What's interesting here is that these are subjects for which print publishers either have poor publishing models or failing ones. If you were invested in computer magazines over the last decade, you lost your shirt. Political publications have always been money holes.
As you will note from the headline, Corante is number 21 on the list, with 18,446 adjusted links. That's well ahead of such reportedly popular sites as Gawker, TalkingPointsMemo, Eschaton and Kottke..
You can see some of the unfairness right there.
Here I'm comparing a whole bunch of people (of which I'm proud to be one) to the sites of individuals. And, in fact, the big MSM blogging headline of 2005 has been the rise of "group blogs," so-called blogs that are actually running some sort of Community Network Service, like Dailykos (number four on the list), and the Huffington Post (number seven).
So let's be fair, with a bunch of group blogs Corante out-polled:
And that's just in the first 150.Don't you wish there were some solid business models on that list somewhere?

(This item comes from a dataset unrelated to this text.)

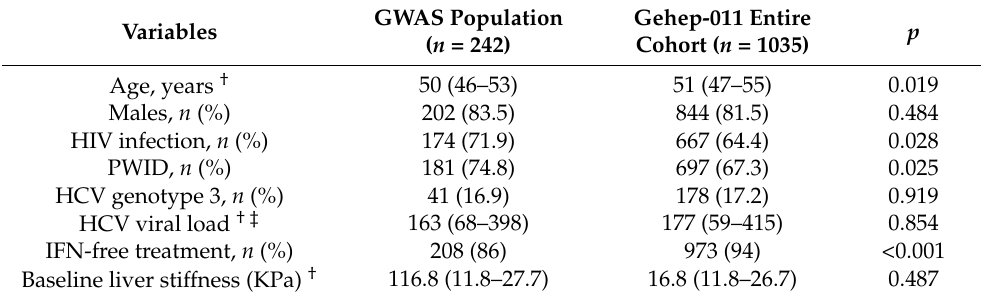
Table 1. Main characteristics of both the study populations and the entire GEHEP-011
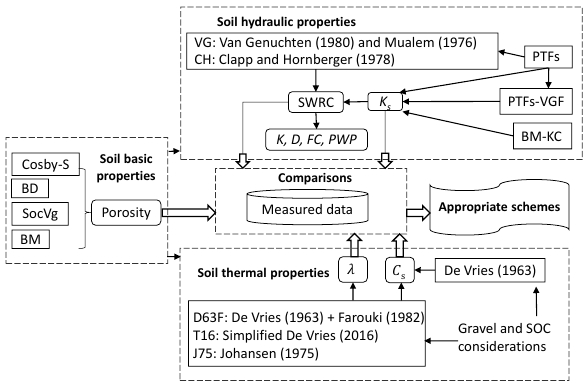
Figure 2. Flowchart depicting the implementation of different schemes of porosity and SHP and STP by using in situ basic soil properties data. Dashed boxes indicate various categories of param- eterization schemes and the comparisons with the measurements. Block arrows show the main data flow for comparisons. Single ar- rows represent the steps that occur internally for each part or con- nect various parts. Rectangles represent schemes. Rounded rectan- gles denote porosity and SHP and STP parameters. K and D repre- sent hydraulic conductivity and diffusivity,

But it's attitude, notoreity, and outrageousness that continue to dominate the list. MichelleMalkin is number eight, the top-rated conservative blog of them all. That's bigger than Instapundit, bigger than Powerline, bigger than Little Green Footballs. AndrewSullivan, who just moved his act over to Time Inc., has less than half her traffic. I will leave the conclusions on that to you.
I encourage you to play with the whole list. You'll find a lot of stuff here that is off your beaten track, blogs you have never visited before. And some you'll want to visit again. I think that's the real value of a list like the Feedster 500.
You're already smart enough to come here, after all.